▶ [Instructions to follow]: Please print nothing but the lines from the one containing "right knee: (212, 341, -9)" to the final line below, exactly, and no pictures.

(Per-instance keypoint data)
==============================
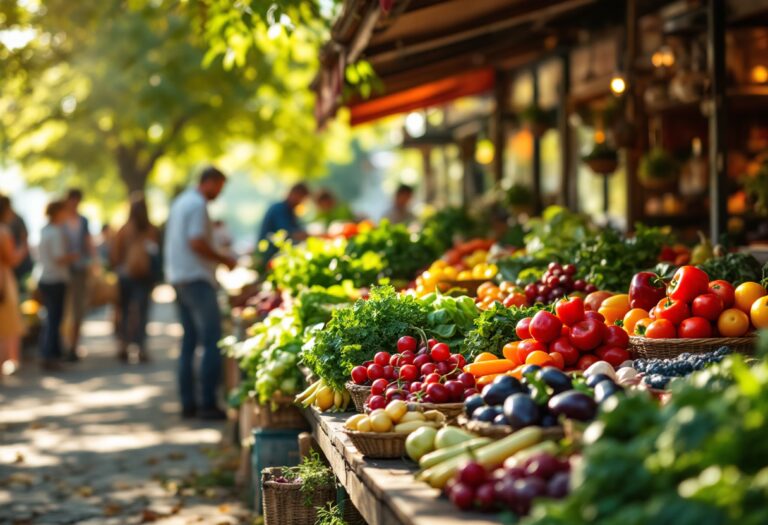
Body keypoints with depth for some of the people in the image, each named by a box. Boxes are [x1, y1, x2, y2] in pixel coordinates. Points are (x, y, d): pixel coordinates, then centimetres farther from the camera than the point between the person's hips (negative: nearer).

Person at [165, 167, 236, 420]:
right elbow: (196, 243, -20)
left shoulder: (180, 202, 19)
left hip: (178, 277, 10)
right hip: (196, 278, -10)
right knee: (212, 341, -9)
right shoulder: (198, 204, -11)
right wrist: (223, 259, -10)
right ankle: (208, 403, -12)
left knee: (189, 341, 12)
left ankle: (188, 403, 12)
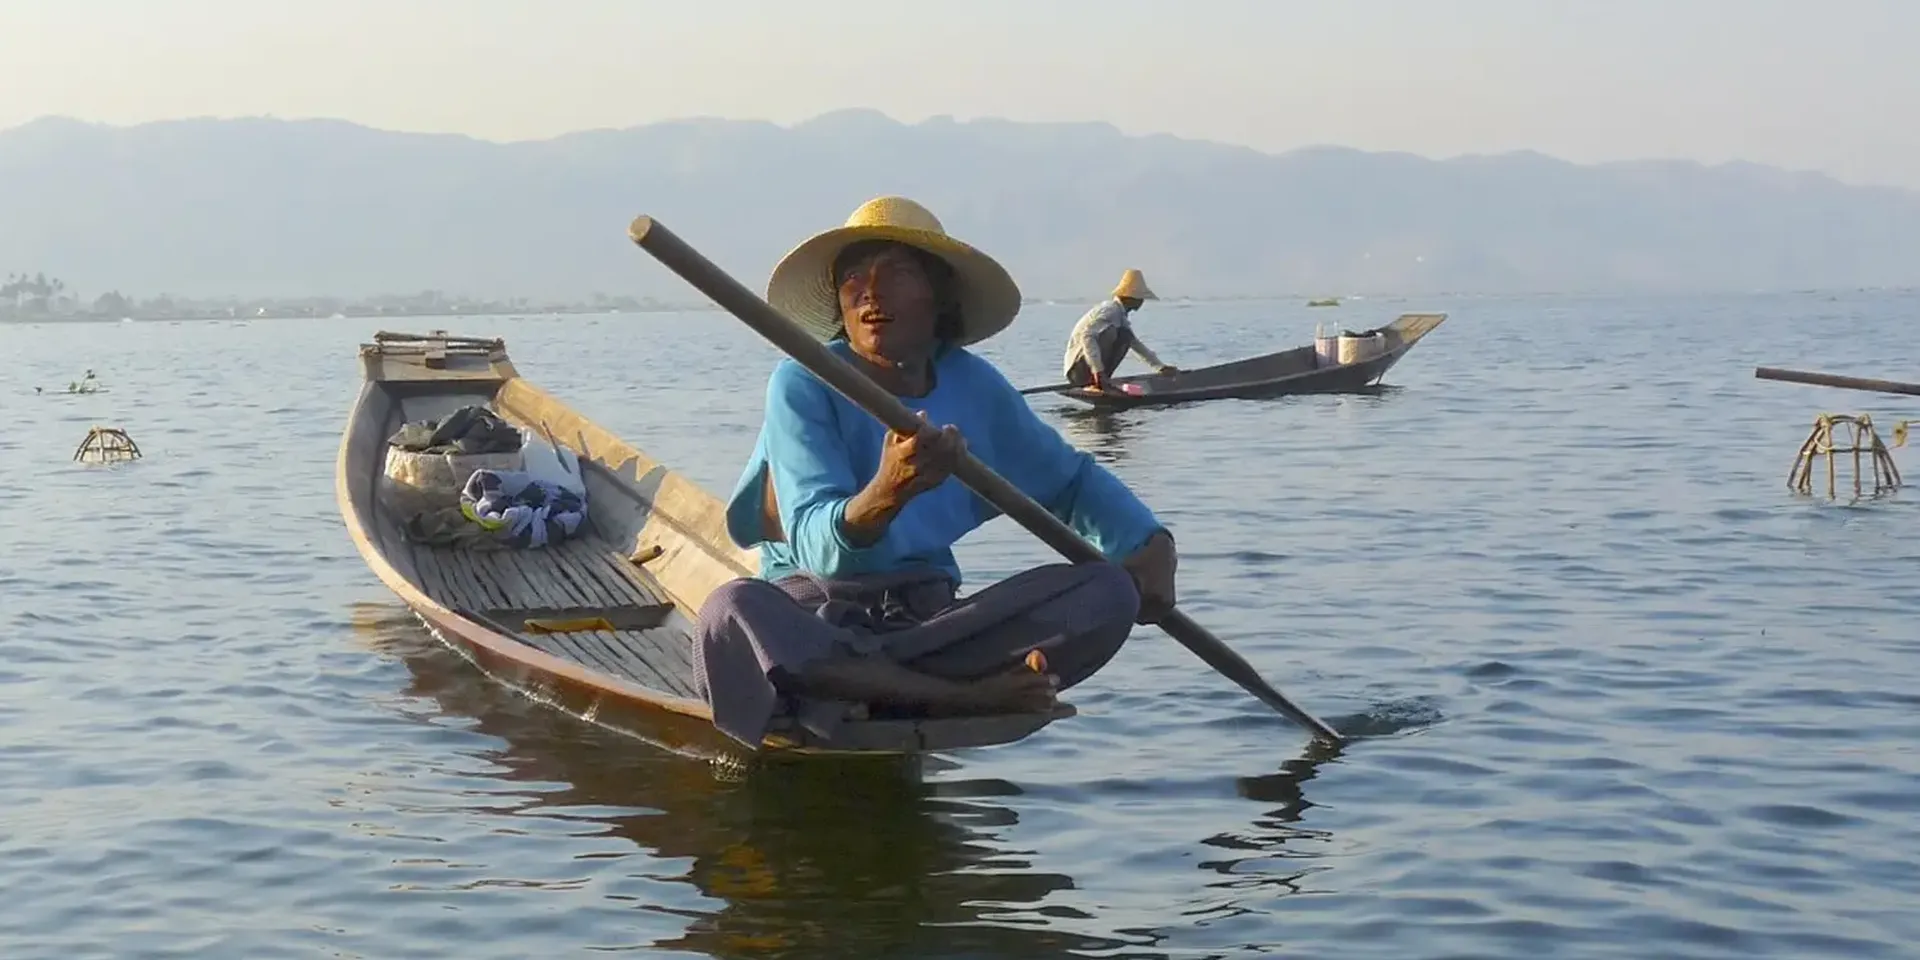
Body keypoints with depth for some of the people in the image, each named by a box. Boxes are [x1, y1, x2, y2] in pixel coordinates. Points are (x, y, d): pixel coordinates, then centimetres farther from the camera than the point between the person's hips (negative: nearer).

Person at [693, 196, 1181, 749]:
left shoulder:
==============================
▶ [Output below]:
right knee: (212, 341, -9)
right shoulder: (198, 204, -11)
right wrist: (223, 259, -10)
right ankle: (208, 403, -12)
left knee: (189, 341, 12)
left ankle: (188, 403, 12)
Body keypoints with depth for some of the people in the image, each named by a box. Boxes are [x1, y1, x2, y2] in pixel coordinates. Points are (x, y, d): pixel coordinates, then centimetres farther from the camera than the point between the person's hips (negative: nearer).

Person at [693, 196, 1181, 749]:
left shoulder:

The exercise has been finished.